Machine Learning with Java - Part 4 (Decision Tree)

50.2K views

Open Source Your Knowledge, Become a Contributor

Technology knowledge has to be shared and made accessible for free. Join the movement.

Machine Learning with Java - Part 4 (Decision tree)

In my previous articles, we have seen the Linear Regression , Logistic Regression and Nearest Neighbor. This article focuses on Decision Tree Classification and its sample use case.

Decision Tree

Decision Trees are a classic supervised learning algorithms.

A decision tree is a decision support tool that uses a tree-like graph or model of decisions and their possible consequences, including chance-event outcomes, resource costs, and utility. The decision tree algorithm can be used for solving the regression and classification problems too.

The main goal of decision tree is to achieve perfect classification with minimum number of decision and it is not always possible due to inconsistencies of data.

Sample Example

Let us consider you are planning to go out for dining , as your friends are visiting but you are hesitant in deciding on which restaurant to choose. Whenever you want to go out for dining you ask Bobby if he thinks you will like that place or not. You give him a list of restaurants that you have visited and tell him whether you liked each restaurant or not (giving a labelled training dataset). Bobby, ask you few questions like, whether you like roof top seating? Does restaurant serve Indian food ?, Is restaurant open till midnight ? Does restaurant have live music and so on to answer your question. It asks you several informative questions to give the reply whether you will like that restaurant or not. In this Bobby is a decision tree for finding your restaurant preferences.

Types of Decision Trees

Classification Trees
Regression Trees

Classification trees

It is the default kind of decision tree used to separate the dataset into different classes. The response variable is categorical in nature. (2 categories or multiple categories)

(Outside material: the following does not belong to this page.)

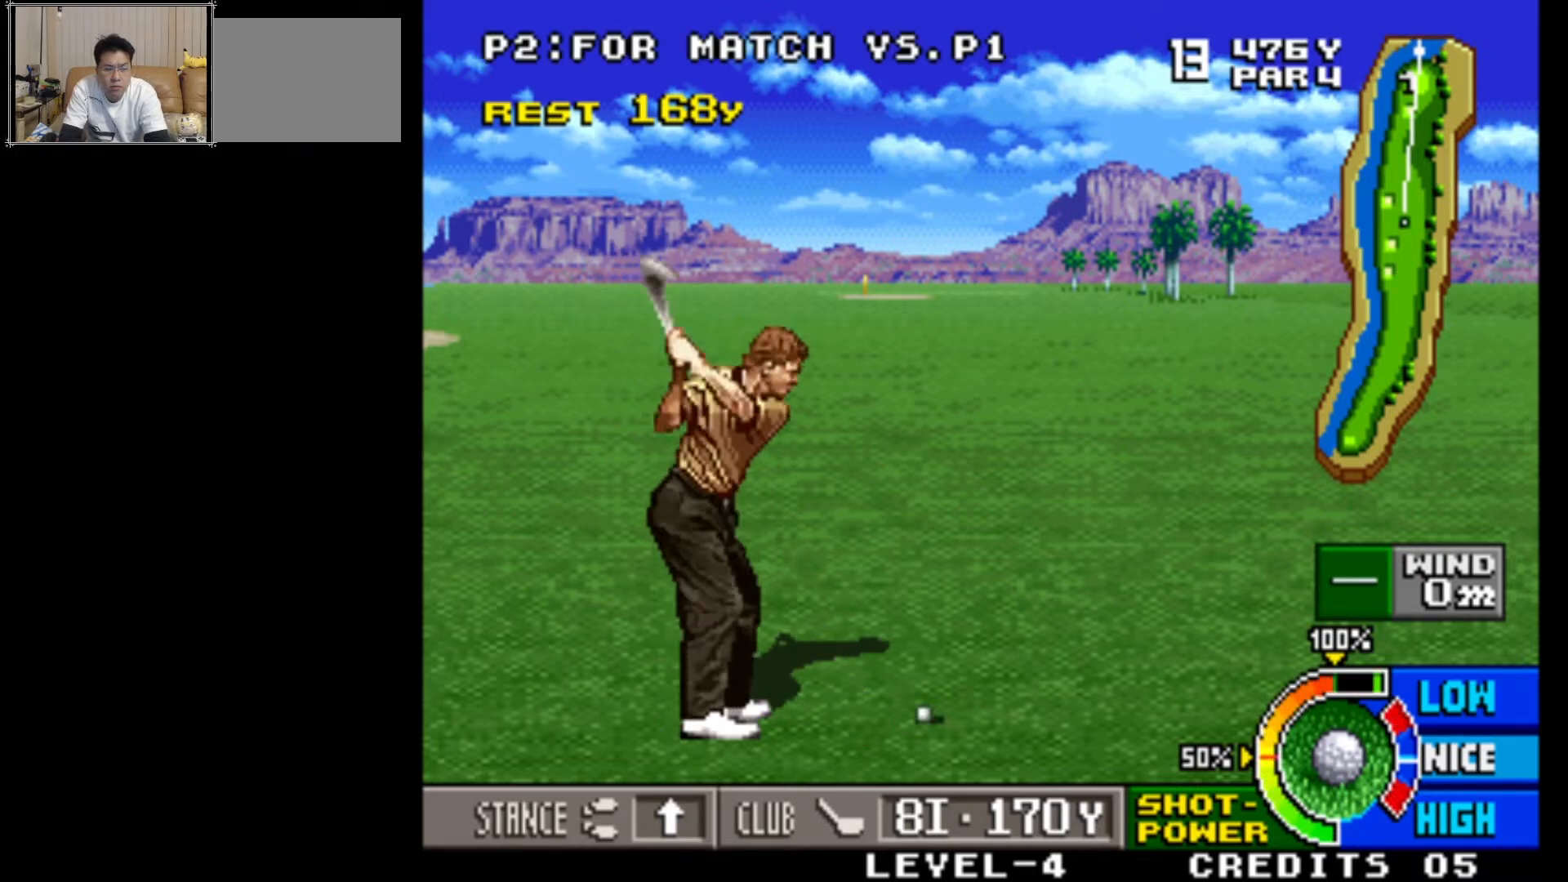
{"buttons": [], "left_stick": "center", "events": []}
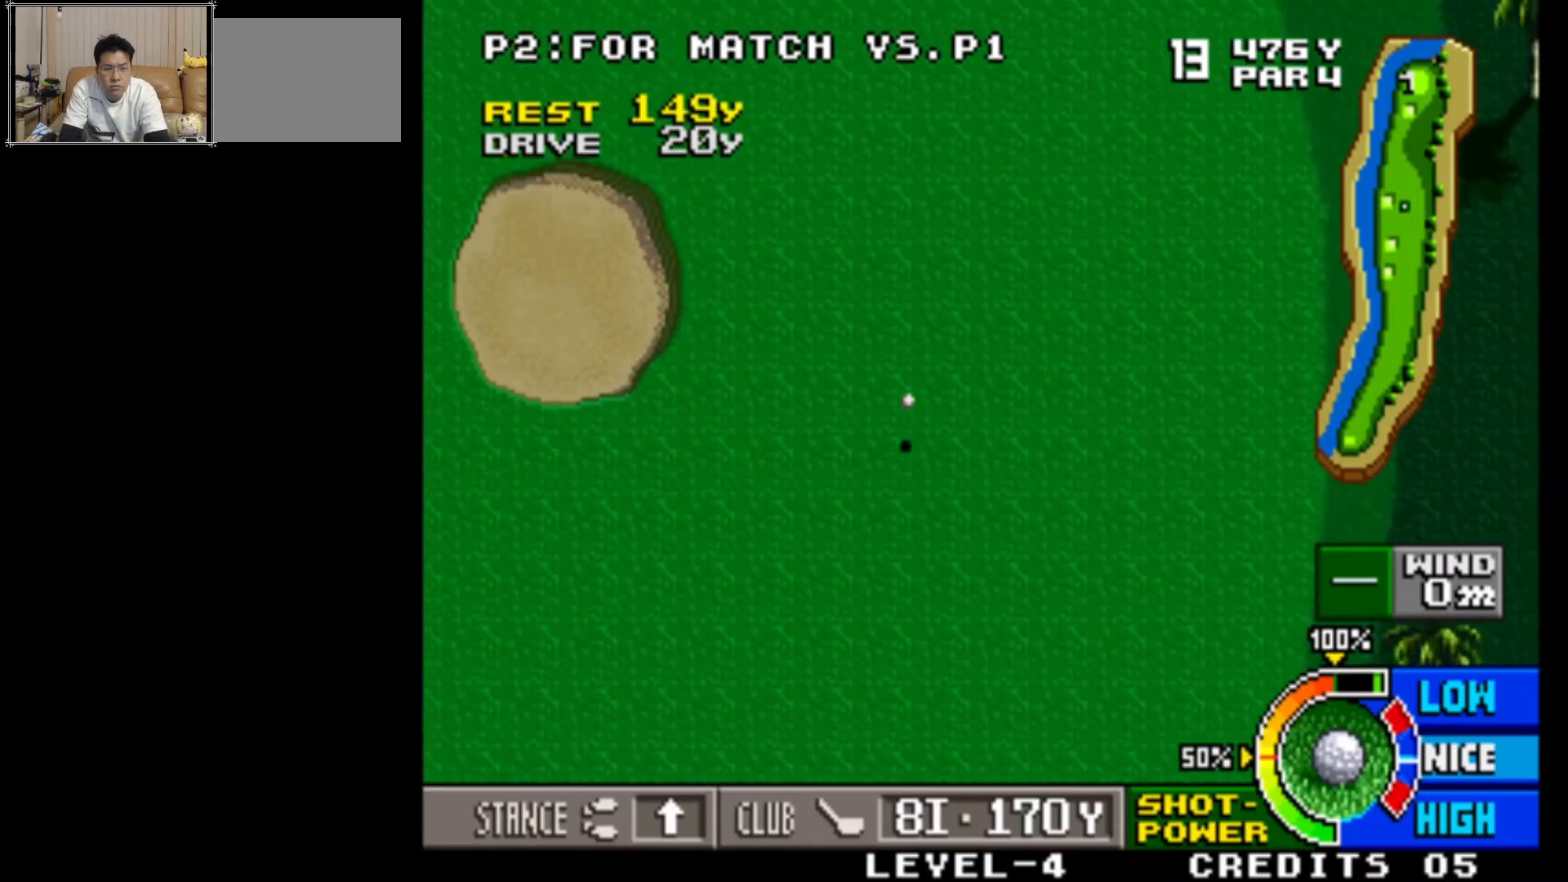
{"buttons": [], "left_stick": "center", "events": []}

Example: We have two variables age and weight .Based on this we are going to determine whether the person will join jym or not.

Regression Trees

It is used when the response variable is continuous or numerical in nature. This is again classified into linear relationship and nonlinear relationship between the predictors and response.

Example:Predicted price of a consumer good.

When to use Decision Trees?

The few scenarious where we can use decision tree algorithm are,

The decision trees are suited if the training data contains error. Because they are robust to errors.
It is used when the training data has missing values. Because they can handle missing values by looking the data into other columns.

Advantages

The few advantages of decision trees are,

Easy to explain.
Data type is not constraint as they can handle both categorical and numerical values.
Helpful in data exploration as they implicitly perform the feature selection and which is very helpful in predictive analysis.

Overfitting

It is the practical problem while building the decision tree model. The module is having an issue of overfitting when the algorithm continues to go deeper and deeper to reduce the training set error with an increased test set error. (Accuracy of prediction goes down)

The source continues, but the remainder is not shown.